# FRAGMENTO DEL TEXTO:
La inserción en este ambiente, así como el carácter neofigurativo de su obra católica, favoreció, según la profesora, “la idea de una María Blanchard espiritualizada, alejada de la primera línea de la experimentación artística”. La realidad, en cualquier caso, es que la obra de Blanchard es el ejemplo de “una artista cuyo drama personal y devoción religiosa la empujaban a pintar como un destino salvífico”.

La exposición del Reina Sofía no insiste en este destino salvífico que plasma Bernárdez, pero sí en el destino de Blanchard en la historia de la pintura del siglo XX. “Trata de poner en valor la aportación de una mujer entregada en su totalidad al arte durante los primeros años del siglo XX –explica María José Salazar, la comisaria– y a la que sus amigos, grandes artistas, reconocieron como otra grande”.

Esos amigos son, por ejemplo, Diego Rivera, Juan Gris, Jacques Lipchitz y André Lhote, por citar a los más cercanos. De ahí la afirmación tajante de Salazar, que viene a devolver a Blanchard su lugar en las vanguardias, ensombrecido primero por ser mujer en tierra de hombres y, segundo, por su deformidad corporal que marcó su sufrimiento corporal.

# CONSULTA:
Indica quién es la comisaria de la exposición del Reina Sofía según el fragmento sobre María Blanchard. Las líneas no guardan ninguna relación con el fragmento sobre María Blanchard.

# MATERIAL DE ORIGEN:
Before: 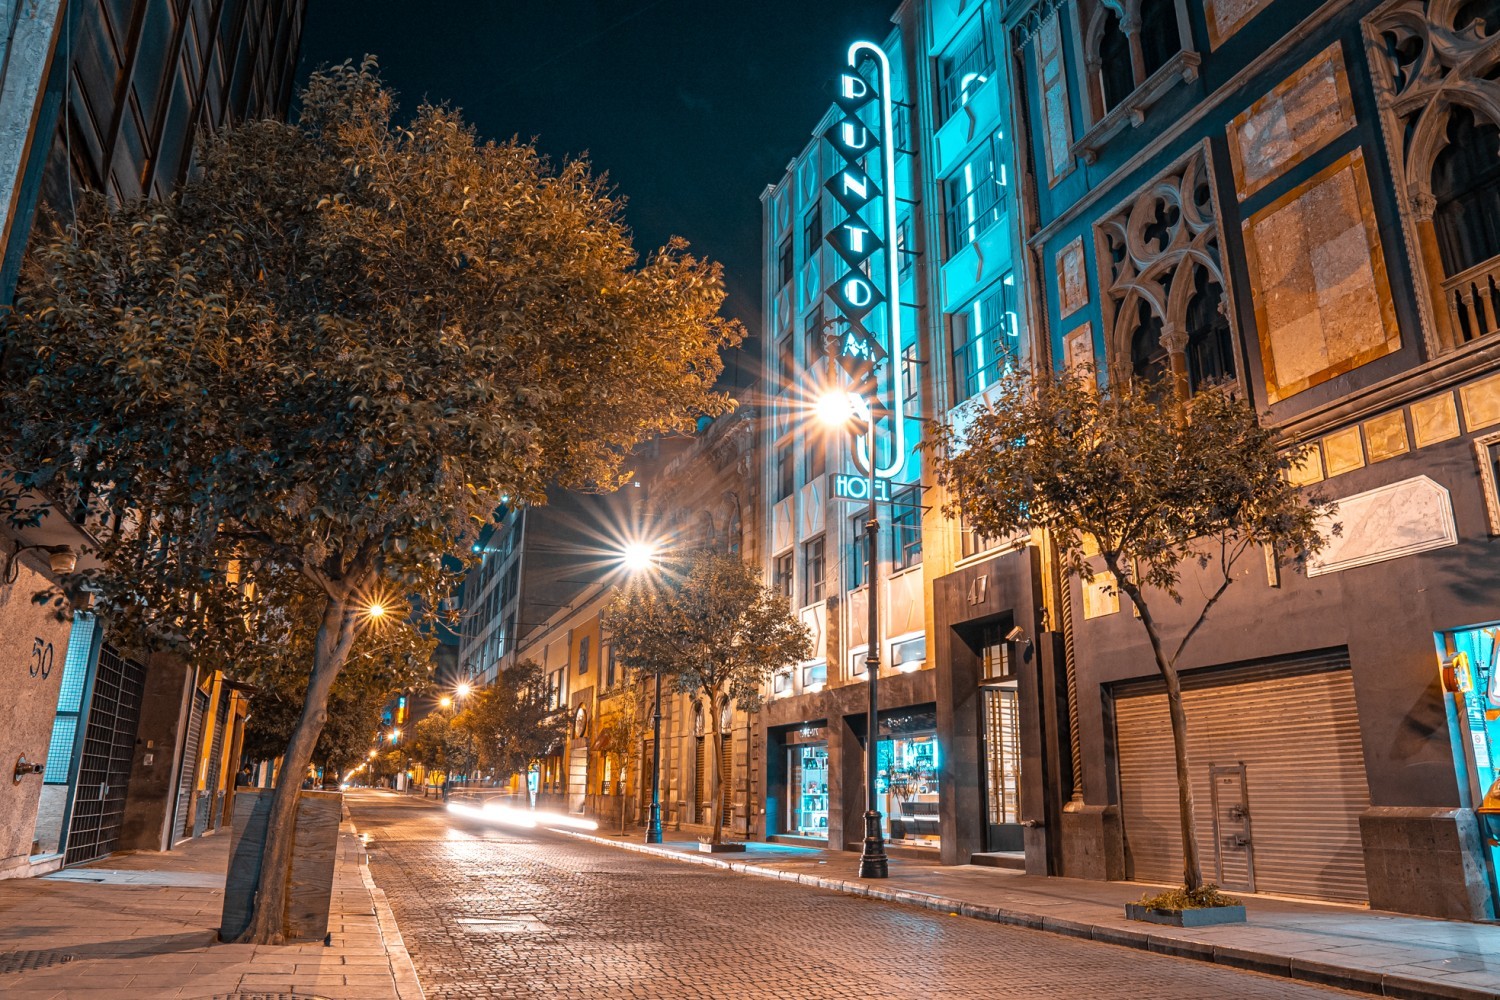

# RESPUESTA COMPLETA:
La comisaria es María José Salazar.